I practically skip out of the 6 station on Spring Street, knowing he’s at the apartment waiting for me. Normally I slow down, enjoying the eclectic window displays. On this block alone, there’s a bodega, a rice pudding shop, an antique furniture store, and a kimono designer whose royal textiles loom over the sidewalk like emperors. But today, I’m practically running.
My phone buzzes in my pocket, and I pull it out as I dodge around a couple perusing a restaurant menu. They give me a dirty look. I ignore them.
“Hey, baby. You almost here? I forgot my key.”
The anticipation in his deep voice vibrates against my cheek. It’s that same feeling that spiraled between us, between coasts, for the last month.
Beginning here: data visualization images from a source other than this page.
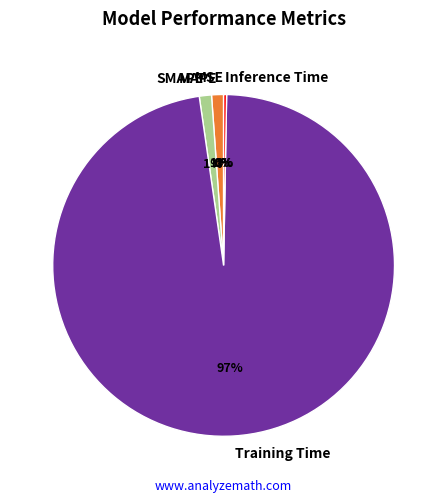

To the nearest percent, what is the average slice percentage?

20%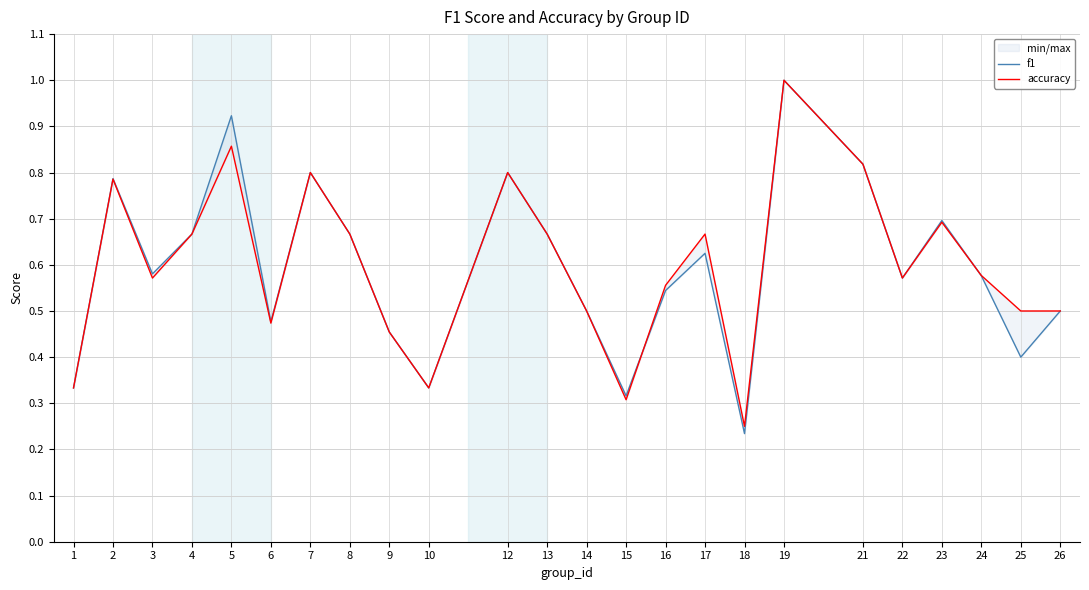

Is this an area chart (filled region under the line)?

No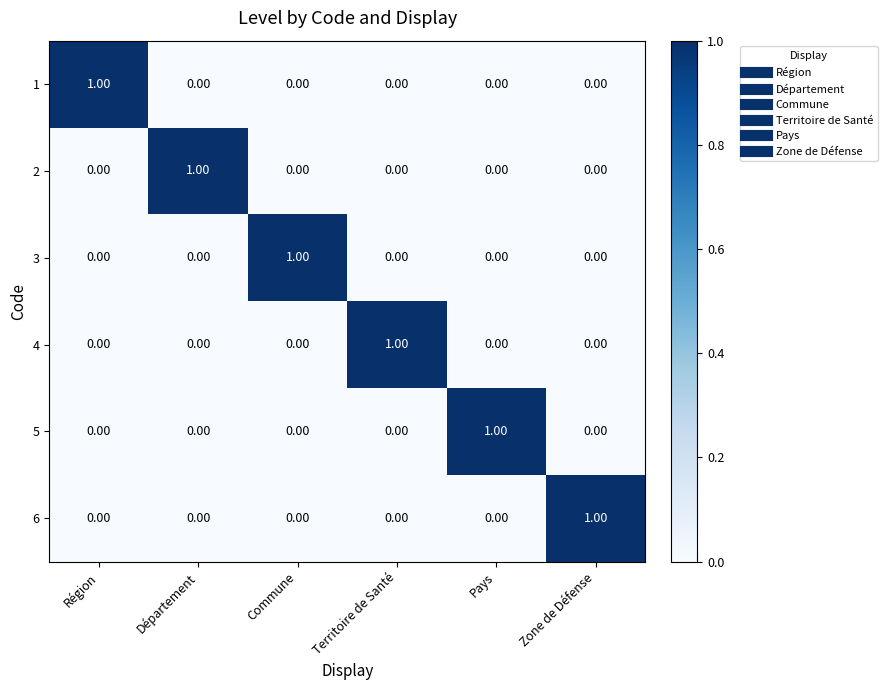

At which label does 2 reach its peak?

Département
It thrums between us like a guitar string that’s just been plucked, pulling me closer and closer to him. To Nico.
“T-two blocks,” I stutter just as I turn down Elizabeth. God, I can barely speak.
I turn onto Delancey, the massive boulevard that cuts across Lower Manhattan, pouring across the Williamsburg Bridge into Brooklyn. I can see the corner of the six-story walk-up with the Chinese laundromat on the bottom, facing the still-green trees of Delancey Park. But I can’t see Nico yet.
“Hurry,” he says, his voice suddenly breathy and a little hoarse. “I’m…cold.”
He’s not cold. It’s unseasonably warm for late January, and the man is a furnace. Whenever he’s not out on a call, he spends most of his time in the firehouse gym. His metabolism could power all of lower Manhattan.